--- Start of RECORDS FOR THE EXERCISE ---

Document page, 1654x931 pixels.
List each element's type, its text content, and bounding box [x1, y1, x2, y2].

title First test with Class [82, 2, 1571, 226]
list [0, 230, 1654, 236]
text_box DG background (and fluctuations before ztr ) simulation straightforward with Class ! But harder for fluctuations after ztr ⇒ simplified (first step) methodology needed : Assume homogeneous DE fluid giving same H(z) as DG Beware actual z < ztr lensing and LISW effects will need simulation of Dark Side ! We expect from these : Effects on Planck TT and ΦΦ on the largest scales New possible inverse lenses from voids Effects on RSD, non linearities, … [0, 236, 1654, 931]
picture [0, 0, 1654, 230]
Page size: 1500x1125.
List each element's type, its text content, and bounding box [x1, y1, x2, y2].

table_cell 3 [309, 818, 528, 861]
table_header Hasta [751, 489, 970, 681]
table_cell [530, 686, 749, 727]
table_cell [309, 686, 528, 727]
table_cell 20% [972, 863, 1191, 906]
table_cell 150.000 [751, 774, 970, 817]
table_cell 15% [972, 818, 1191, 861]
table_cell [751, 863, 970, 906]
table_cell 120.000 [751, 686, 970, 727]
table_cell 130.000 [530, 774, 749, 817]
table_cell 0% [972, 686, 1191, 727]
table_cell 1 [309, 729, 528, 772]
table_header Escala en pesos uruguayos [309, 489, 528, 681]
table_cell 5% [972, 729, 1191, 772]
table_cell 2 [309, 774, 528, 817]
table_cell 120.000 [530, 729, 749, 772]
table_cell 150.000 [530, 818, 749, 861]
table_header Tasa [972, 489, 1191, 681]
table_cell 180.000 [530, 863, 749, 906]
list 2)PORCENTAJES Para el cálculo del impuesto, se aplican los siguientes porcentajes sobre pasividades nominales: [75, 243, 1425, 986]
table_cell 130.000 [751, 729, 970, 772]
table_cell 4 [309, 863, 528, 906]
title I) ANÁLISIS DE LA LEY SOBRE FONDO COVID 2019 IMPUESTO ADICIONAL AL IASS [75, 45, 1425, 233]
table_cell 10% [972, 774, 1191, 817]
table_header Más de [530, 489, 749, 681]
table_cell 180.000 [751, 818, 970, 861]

--- End of RECORDS FOR THE EXERCISE ---

Could you reproduce every one of the lines above word for word, changing nothing?

Document page, 1654x931 pixels.
List each element's type, its text content, and bounding box [x1, y1, x2, y2].

title First test with Class [82, 2, 1571, 226]
list [0, 230, 1654, 236]
text_box DG background (and fluctuations before ztr ) simulation straightforward with Class ! But harder for fluctuations after ztr ⇒ simplified (first step) methodology needed : Assume homogeneous DE fluid giving same H(z) as DG Beware actual z < ztr lensing and LISW effects will need simulation of Dark Side ! We expect from these : Effects on Planck TT and ΦΦ on the largest scales New possible inverse lenses from voids Effects on RSD, non linearities, … [0, 236, 1654, 931]
picture [0, 0, 1654, 230]
Page size: 1500x1125.
List each element's type, its text content, and bounding box [x1, y1, x2, y2].

table_cell 3 [309, 818, 528, 861]
table_header Hasta [751, 489, 970, 681]
table_cell [530, 686, 749, 727]
table_cell [309, 686, 528, 727]
table_cell 20% [972, 863, 1191, 906]
table_cell 150.000 [751, 774, 970, 817]
table_cell 15% [972, 818, 1191, 861]
table_cell [751, 863, 970, 906]
table_cell 120.000 [751, 686, 970, 727]
table_cell 130.000 [530, 774, 749, 817]
table_cell 0% [972, 686, 1191, 727]
table_cell 1 [309, 729, 528, 772]
table_header Escala en pesos uruguayos [309, 489, 528, 681]
table_cell 5% [972, 729, 1191, 772]
table_cell 2 [309, 774, 528, 817]
table_cell 120.000 [530, 729, 749, 772]
table_cell 150.000 [530, 818, 749, 861]
table_header Tasa [972, 489, 1191, 681]
table_cell 180.000 [530, 863, 749, 906]
list 2)PORCENTAJES Para el cálculo del impuesto, se aplican los siguientes porcentajes sobre pasividades nominales: [75, 243, 1425, 986]
table_cell 130.000 [751, 729, 970, 772]
table_cell 4 [309, 863, 528, 906]
title I) ANÁLISIS DE LA LEY SOBRE FONDO COVID 2019 IMPUESTO ADICIONAL AL IASS [75, 45, 1425, 233]
table_cell 10% [972, 774, 1191, 817]
table_header Más de [530, 489, 749, 681]
table_cell 180.000 [751, 818, 970, 861]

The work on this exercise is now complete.